EXTRAIT DU DOCUMENT:
++++++++++

Que d’innombrables jeunes femmes, portant ou non le foulard, aient pu, ensemble, débattre et confronter leurs expériences montre à quel point la droite et une bonne partie de la gauche française passent à côté de la réalité.

J’ai aussi contribué à un débat sur la démocratisation et l’islam, avec Tariq Ramadan et Nejmeddine Hamrouni ; à ce débat ont participé plus de six cent personnes. Ces quelques jours à Tunis m’ont permis aussi de mesurer les attentes de divers acteurs, leurs espoirs et leurs craintes pour l’avenir du pays, notamment après l’assassinat d’un des leaders de l’extrême gauche, Chokri Belaïd.

En déplacement à Doha (Qatar), le président Moncef Marzouki a menacé ses opposants de la potence (Lire « Marzouki menace de potence », La Presse, 27 mars). Il répondait indirectement aux propos que Hamma Hammami, leader du Front populaire, a tenus lors des cérémonies marquant le quarantième jour de l’assassinat de Belaïd (16 mars). M. Hammami proclamait que le peuple qui avait su renverser le président Ben Ali serait capable de renverser le gouvernement actuel dirigé par M. Ali Larayedh – ce dernier, membre d’Ennahda, vient de remplacer celui de M. Hamadi Jebali à l’issue d’une crise qui a aussi affecté Ennahda.

++++++++++

DONNÉES EXTRAITES:
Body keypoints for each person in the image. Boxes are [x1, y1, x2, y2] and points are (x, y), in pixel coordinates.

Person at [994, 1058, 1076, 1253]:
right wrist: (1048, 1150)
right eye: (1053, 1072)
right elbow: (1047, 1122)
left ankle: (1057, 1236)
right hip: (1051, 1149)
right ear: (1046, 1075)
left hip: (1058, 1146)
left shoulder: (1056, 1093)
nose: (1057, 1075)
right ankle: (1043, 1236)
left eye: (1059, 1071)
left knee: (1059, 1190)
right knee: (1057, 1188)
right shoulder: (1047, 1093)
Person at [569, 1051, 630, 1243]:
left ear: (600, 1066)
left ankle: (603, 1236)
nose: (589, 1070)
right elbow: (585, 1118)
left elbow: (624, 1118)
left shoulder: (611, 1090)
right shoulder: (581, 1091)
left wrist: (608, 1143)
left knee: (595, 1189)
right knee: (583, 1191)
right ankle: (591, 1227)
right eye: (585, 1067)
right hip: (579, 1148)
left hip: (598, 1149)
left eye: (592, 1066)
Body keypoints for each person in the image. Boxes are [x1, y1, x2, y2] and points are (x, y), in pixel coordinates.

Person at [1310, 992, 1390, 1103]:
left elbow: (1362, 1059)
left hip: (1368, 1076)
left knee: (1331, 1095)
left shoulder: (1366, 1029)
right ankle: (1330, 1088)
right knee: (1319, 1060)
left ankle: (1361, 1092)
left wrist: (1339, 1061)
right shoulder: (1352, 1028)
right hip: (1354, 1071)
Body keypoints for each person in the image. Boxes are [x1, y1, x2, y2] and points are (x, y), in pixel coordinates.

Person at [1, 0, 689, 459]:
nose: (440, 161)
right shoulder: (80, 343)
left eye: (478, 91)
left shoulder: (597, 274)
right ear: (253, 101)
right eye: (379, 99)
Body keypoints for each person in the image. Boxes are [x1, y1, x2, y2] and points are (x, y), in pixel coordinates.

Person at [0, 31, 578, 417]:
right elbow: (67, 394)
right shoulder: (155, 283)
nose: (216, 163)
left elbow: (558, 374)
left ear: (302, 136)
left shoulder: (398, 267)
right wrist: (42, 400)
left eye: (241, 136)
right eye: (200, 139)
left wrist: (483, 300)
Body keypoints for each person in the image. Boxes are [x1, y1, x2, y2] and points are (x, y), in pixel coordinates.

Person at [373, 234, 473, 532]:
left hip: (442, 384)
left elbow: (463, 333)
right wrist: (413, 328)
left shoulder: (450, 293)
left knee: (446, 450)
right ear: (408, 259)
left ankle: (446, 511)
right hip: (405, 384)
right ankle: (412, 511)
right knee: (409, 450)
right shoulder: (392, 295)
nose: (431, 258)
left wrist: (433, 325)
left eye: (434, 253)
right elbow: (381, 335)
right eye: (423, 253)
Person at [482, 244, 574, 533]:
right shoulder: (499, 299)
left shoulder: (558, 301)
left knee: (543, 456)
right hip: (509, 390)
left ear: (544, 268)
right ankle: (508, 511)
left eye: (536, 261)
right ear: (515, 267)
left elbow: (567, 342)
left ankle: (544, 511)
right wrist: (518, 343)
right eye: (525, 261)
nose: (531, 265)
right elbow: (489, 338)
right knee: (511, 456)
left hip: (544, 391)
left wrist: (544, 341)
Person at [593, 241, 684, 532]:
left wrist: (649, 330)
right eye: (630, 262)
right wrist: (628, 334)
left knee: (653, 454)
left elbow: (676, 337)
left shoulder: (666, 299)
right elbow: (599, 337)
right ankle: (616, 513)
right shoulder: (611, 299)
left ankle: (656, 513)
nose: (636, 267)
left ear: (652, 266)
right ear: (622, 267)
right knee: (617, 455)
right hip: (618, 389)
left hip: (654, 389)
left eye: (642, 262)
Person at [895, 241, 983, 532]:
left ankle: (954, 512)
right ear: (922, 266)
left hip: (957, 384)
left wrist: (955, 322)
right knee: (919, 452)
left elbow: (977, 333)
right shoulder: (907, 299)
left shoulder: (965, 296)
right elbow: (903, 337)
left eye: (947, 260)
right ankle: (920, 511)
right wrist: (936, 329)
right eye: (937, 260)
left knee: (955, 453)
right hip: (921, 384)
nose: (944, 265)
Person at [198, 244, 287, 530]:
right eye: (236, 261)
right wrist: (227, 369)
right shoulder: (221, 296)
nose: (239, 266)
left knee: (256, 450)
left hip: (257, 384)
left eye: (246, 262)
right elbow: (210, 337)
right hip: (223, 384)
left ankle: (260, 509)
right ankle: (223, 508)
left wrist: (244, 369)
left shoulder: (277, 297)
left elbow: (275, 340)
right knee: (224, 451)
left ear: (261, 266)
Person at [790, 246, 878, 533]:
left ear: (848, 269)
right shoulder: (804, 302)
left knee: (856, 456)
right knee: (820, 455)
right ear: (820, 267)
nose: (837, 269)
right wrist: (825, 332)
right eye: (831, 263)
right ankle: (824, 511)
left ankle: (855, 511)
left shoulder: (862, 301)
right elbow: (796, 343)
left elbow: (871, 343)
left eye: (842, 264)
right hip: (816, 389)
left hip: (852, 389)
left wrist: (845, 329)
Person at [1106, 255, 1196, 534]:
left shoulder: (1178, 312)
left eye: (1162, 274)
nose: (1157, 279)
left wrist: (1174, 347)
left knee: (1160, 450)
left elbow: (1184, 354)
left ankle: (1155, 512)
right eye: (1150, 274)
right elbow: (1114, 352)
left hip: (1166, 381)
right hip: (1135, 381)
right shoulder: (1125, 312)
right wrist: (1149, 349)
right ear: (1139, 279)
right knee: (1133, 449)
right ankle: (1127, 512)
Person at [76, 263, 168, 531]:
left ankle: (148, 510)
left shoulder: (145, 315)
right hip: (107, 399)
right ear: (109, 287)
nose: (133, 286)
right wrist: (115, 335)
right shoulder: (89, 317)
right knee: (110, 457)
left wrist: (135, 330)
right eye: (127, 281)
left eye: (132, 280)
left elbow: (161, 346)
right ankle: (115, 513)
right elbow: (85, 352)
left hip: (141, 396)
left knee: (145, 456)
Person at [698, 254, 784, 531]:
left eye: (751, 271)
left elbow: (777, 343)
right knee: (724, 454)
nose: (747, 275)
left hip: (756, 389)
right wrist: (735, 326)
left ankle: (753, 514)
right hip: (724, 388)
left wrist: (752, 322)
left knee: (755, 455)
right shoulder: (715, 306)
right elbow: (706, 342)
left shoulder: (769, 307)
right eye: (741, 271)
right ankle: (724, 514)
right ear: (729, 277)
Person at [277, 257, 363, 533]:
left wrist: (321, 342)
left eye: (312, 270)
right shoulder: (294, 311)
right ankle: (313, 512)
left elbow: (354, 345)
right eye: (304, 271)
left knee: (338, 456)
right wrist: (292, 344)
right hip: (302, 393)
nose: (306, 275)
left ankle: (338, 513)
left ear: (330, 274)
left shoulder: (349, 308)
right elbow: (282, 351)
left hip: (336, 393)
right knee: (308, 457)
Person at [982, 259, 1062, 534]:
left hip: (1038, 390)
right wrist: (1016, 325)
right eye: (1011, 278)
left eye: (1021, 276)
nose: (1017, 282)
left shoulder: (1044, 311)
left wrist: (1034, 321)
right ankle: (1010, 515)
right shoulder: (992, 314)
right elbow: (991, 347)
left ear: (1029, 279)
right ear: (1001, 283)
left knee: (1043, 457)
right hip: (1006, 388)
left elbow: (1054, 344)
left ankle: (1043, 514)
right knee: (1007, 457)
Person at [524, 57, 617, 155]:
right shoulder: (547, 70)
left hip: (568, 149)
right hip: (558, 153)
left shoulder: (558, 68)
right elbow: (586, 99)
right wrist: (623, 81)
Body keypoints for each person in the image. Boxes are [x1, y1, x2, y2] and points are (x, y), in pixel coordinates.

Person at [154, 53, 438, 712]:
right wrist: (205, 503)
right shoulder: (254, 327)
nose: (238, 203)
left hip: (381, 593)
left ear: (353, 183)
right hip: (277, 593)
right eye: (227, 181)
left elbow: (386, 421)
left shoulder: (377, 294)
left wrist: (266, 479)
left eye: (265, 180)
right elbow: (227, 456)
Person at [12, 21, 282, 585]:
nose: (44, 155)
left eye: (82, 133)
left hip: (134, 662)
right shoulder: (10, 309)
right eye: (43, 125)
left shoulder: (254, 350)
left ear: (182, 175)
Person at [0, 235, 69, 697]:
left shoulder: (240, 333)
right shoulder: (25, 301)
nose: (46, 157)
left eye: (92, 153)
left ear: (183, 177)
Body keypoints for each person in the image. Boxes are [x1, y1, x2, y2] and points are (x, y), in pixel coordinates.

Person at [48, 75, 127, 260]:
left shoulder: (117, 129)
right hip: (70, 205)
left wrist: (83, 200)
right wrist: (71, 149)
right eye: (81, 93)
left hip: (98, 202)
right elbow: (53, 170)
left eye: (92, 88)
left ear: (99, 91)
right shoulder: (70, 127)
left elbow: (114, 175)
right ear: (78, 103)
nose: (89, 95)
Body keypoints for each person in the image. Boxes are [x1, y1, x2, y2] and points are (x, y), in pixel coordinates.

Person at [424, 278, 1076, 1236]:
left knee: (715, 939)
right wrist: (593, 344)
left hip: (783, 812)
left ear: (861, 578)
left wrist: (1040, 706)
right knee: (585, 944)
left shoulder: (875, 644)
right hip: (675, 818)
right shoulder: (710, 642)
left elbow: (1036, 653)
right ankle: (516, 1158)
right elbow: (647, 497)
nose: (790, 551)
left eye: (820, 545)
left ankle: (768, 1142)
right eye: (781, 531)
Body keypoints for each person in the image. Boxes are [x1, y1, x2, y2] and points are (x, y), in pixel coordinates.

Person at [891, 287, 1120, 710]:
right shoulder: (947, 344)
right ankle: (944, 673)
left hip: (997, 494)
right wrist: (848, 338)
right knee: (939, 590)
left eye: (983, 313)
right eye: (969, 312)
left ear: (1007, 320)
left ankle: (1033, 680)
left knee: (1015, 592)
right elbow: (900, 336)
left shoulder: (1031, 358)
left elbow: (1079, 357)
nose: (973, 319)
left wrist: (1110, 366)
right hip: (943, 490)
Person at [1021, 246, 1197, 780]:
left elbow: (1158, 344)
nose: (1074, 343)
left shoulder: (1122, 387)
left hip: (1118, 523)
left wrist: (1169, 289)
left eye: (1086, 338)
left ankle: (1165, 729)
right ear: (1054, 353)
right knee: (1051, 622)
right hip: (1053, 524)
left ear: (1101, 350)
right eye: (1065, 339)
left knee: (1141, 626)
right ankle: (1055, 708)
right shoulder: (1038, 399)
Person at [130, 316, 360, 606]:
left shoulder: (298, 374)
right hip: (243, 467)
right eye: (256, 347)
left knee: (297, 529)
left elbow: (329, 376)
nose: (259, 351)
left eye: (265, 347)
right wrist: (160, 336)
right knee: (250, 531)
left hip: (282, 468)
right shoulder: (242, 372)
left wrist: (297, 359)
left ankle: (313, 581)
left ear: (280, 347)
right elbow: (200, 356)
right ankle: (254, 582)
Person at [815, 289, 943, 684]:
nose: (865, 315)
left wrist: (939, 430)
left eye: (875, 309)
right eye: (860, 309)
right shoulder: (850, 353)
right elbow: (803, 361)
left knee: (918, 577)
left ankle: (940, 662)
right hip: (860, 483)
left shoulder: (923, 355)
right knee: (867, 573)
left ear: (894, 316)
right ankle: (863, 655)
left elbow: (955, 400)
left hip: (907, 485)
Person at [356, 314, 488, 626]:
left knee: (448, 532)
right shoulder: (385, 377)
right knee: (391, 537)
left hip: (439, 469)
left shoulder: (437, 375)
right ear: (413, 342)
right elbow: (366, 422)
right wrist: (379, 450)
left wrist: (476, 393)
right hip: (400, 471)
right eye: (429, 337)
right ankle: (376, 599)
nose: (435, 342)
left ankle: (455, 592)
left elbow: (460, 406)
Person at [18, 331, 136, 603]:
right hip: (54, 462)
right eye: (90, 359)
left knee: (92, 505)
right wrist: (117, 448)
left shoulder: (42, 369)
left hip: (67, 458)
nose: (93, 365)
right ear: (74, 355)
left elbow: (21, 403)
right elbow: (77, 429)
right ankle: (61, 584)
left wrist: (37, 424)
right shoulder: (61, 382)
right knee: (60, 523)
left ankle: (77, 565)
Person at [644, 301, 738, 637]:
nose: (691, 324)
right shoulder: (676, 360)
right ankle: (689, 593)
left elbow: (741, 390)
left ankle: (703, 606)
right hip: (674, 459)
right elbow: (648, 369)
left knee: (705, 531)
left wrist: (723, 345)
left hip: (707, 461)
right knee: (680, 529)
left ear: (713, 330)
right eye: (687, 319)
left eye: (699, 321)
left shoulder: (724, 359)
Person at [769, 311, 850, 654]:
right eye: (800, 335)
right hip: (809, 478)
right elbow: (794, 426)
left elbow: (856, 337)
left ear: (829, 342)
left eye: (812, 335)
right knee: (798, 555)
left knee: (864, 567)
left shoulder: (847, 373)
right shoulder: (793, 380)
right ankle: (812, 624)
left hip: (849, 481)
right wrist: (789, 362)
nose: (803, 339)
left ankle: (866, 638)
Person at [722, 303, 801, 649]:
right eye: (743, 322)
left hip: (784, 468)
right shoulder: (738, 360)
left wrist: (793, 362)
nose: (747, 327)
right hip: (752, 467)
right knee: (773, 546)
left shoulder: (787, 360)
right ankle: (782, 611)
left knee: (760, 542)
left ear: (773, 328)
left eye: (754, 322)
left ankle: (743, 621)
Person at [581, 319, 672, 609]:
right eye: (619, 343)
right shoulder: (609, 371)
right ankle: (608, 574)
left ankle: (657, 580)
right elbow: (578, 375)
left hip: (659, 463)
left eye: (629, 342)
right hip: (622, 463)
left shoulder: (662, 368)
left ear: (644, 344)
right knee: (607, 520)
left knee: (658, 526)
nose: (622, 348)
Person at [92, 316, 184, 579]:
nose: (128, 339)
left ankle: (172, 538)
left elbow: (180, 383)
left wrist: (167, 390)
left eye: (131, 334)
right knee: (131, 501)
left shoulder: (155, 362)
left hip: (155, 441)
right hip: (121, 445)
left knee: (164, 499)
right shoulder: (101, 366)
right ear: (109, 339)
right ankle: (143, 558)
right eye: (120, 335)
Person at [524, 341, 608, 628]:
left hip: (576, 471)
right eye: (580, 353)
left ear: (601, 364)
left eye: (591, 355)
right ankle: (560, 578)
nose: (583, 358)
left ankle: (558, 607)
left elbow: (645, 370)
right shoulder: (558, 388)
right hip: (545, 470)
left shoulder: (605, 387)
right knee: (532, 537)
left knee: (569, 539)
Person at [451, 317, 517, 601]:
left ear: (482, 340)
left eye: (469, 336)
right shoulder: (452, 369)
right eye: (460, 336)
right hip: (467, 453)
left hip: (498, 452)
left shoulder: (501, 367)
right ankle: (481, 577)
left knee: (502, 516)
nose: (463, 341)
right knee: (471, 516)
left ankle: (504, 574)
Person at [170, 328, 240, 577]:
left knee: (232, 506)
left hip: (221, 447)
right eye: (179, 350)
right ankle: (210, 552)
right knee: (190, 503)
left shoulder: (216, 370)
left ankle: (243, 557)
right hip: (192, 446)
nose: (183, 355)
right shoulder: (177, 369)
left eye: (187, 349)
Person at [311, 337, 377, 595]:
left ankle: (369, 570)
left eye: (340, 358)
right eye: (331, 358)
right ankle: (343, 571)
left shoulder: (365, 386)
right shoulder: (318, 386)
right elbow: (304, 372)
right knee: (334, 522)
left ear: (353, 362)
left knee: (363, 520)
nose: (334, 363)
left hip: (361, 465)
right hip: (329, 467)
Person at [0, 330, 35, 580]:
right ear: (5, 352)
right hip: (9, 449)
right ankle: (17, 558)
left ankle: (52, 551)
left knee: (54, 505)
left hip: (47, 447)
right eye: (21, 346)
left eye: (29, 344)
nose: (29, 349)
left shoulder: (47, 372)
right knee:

++++++++++

TRAVAIL DEMANDÉ:
**A)** Répondez à ces questions sur l'extrait consacré à la Tunisie :
(i) Avec quelles personnalités le débat sur la démocratisation et l'islam s'est-il tenu ?
(ii) Dans quelle ville se trouvait Moncef Marzouki lorsqu'il a menacé ses opposants de la potence ?
(iii) Qui dirige le gouvernement tunisien actuel ?
**B)** Prolongez l'extrait sur la vie politique tunisienne à partir de sa dernière phrase.

CORRIGÉ:
**A)**
(i) Avec Tariq Ramadan et Nejmeddine Hamrouni.
(ii) À Doha, au Qatar.
(iii) M. Ali Larayedh.

**B)**
Cet échange musclé pourrait laisser croire que l’on s’achemine vers un affrontement brutal entre deux camps, celui de l’islamisme et celui de la laïcité. Pourtant, à débattre avec les dirigeants des diverses organisations, on retire une impression plus nuancée.

Au centre du jeu, cheikh Rached Ghannouchi, le leader historique d’Ennahda, l’homme à qui appartient le dernier mot dans son organisation. Si la conversation a porté, dans une première partie, sur la France et la montée de l’islamophobie, il a tenu ensuite à faire part de son point de vue sur les évolutions internes.

« Ennahda ne peut ni ne veut diriger seul. Notre alliance avec le Congrès pour la République [CPR] de Marzouki et Ettakatol de Mustapha Ben Jaafar [les deux autres partis de la troïka qui dirige le pays] ne relève pas de la tactique. Elle est naturelle et doit se poursuivre jusqu’aux élections et au-delà. Nous avons réfléchi sur l’expérience algérienne de 1991 et sur les élections législatives qui ont été interrompues par l’armée. Le Front islamique du salut [FIS] avait recueilli 80 % des votes, mais les 20 % restants avaient un poids important (armée, cadres, journalistes et aussi des relations avec l’extérieur). Cette minorité a aussi chez nous un poids tel que, même si nous gagnons avec 51 % des voix, nous ne pourrons gouverner. » Et il ajoute : « Nous avons la “quantité”, pas la “qualité ”. »

Qui s’en souvient : en septembre 1973, au lendemain du coup d’Etat militaire au Chili qui a mis fin à l’expérience du socialisme démocratique, Enrico Berlinguer, alors secrétaire général du Parti communiste italien, en tirait les leçons pour son organisation dans trois articles fameux appelant au compromis historique entre les communistes et la démocratie-chrétienne. Pour lui, on ne pouvait pas transformer l’Italie avec 51% des suffrages.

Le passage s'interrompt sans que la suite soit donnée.